Locate every line below that contains the word "from" and copy it.

┌────────

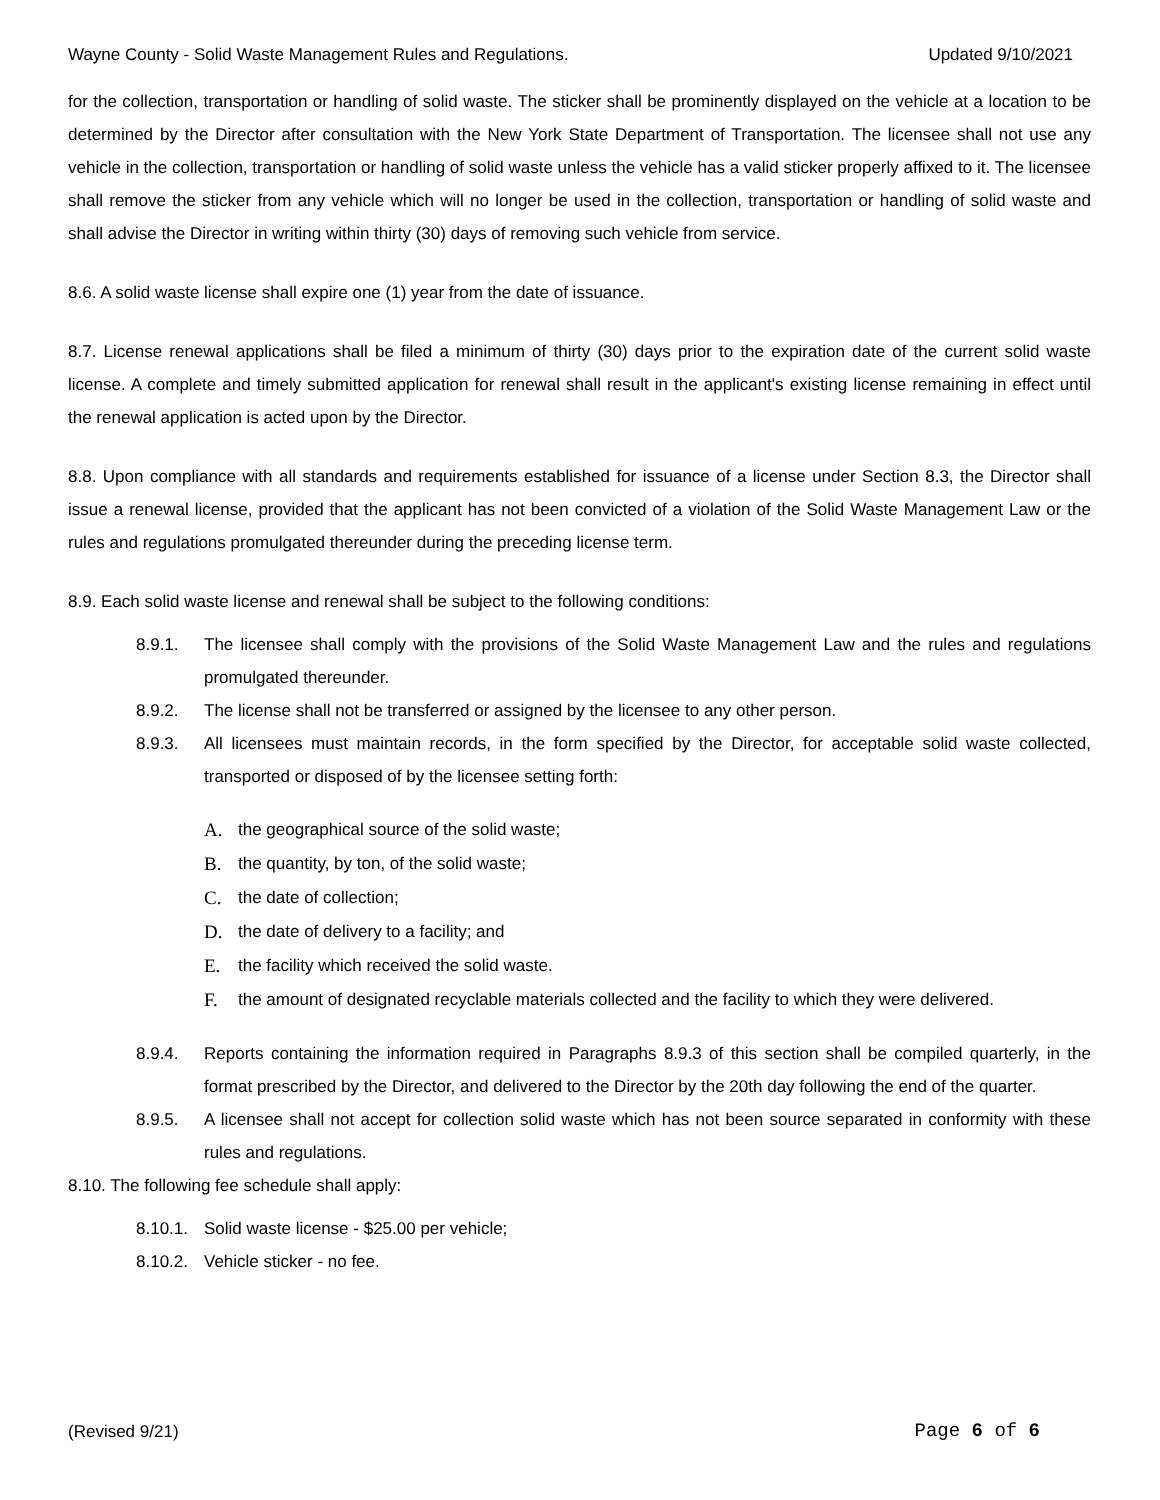Wayne County - Solid Waste Management Rules and Regulations. Updated 9/10/2021
for the collection, transportation or handling of solid waste. The sticker shall be prominently displayed on the vehicle at a location to be determined by the Director after consultation with the New York State Department of Transportation. The licensee shall not use any vehicle in the collection, transportation or handling of solid waste unless the vehicle has a valid sticker properly affixed to it. The licensee shall remove the sticker from any vehicle which will no longer be used in the collection, transportation or handling of solid waste and shall advise the Director in writing within thirty (30) days of removing such vehicle from service.
8.6. A solid waste license shall expire one (1) year from the date of issuance.
8.7. License renewal applications shall be filed a minimum of thirty (30) days prior to the expiration date of the current solid waste license. A complete and timely submitted application for renewal shall result in the applicant's existing license remaining in effect until the renewal application is acted upon by the Director.
8.8. Upon compliance with all standards and requirements established for issuance of a license under Section 8.3, the Director shall issue a renewal license, provided that the applicant has not been convicted of a violation of the Solid Waste Management Law or the rules and regulations promulgated thereunder during the preceding license term.
8.9. Each solid waste license and renewal shall be subject to the following conditions:
8.9.1. The licensee shall comply with the provisions of the Solid Waste Management Law and the rules and regulations promulgated thereunder.
8.9.2. The license shall not be transferred or assigned by the licensee to any other person.
8.9.3. All licensees must maintain records, in the form specified by the Director, for acceptable solid waste collected, transported or disposed of by the licensee setting forth:
A. the geographical source of the solid waste;
B. the quantity, by ton, of the solid waste;
C. the date of collection;
D. the date of delivery to a facility; and
E. the facility which received the solid waste.
F. the amount of designated recyclable materials collected and the facility to which they were delivered.
8.9.4. Reports containing the information required in Paragraphs 8.9.3 of this section shall be compiled quarterly, in the format prescribed by the Director, and delivered to the Director by the 20th day following the end of the quarter.
8.9.5. A licensee shall not accept for collection solid waste which has not been source separated in conformity with these rules and regulations.
8.10. The following fee schedule shall apply:
8.10.1. Solid waste license - $25.00 per vehicle;
8.10.2. Vehicle sticker - no fee.
(Revised 9/21) Page 6 of 6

└────────

**Result for this task**.
for the collection, transportation or handling of solid waste. The sticker shall be prominently displayed on the vehicle at a location to be determined by the Director after consultation with the New York State Department of Transportation. The licensee shall not use any vehicle in the collection, transportation or handling of solid waste unless the vehicle has a valid sticker properly affixed to it. The licensee shall remove the sticker from any vehicle which will no longer be used in the collection, transportation or handling of solid waste and shall advise the Director in writing within thirty (30) days of removing such vehicle from service.
8.6. A solid waste license shall expire one (1) year from the date of issuance.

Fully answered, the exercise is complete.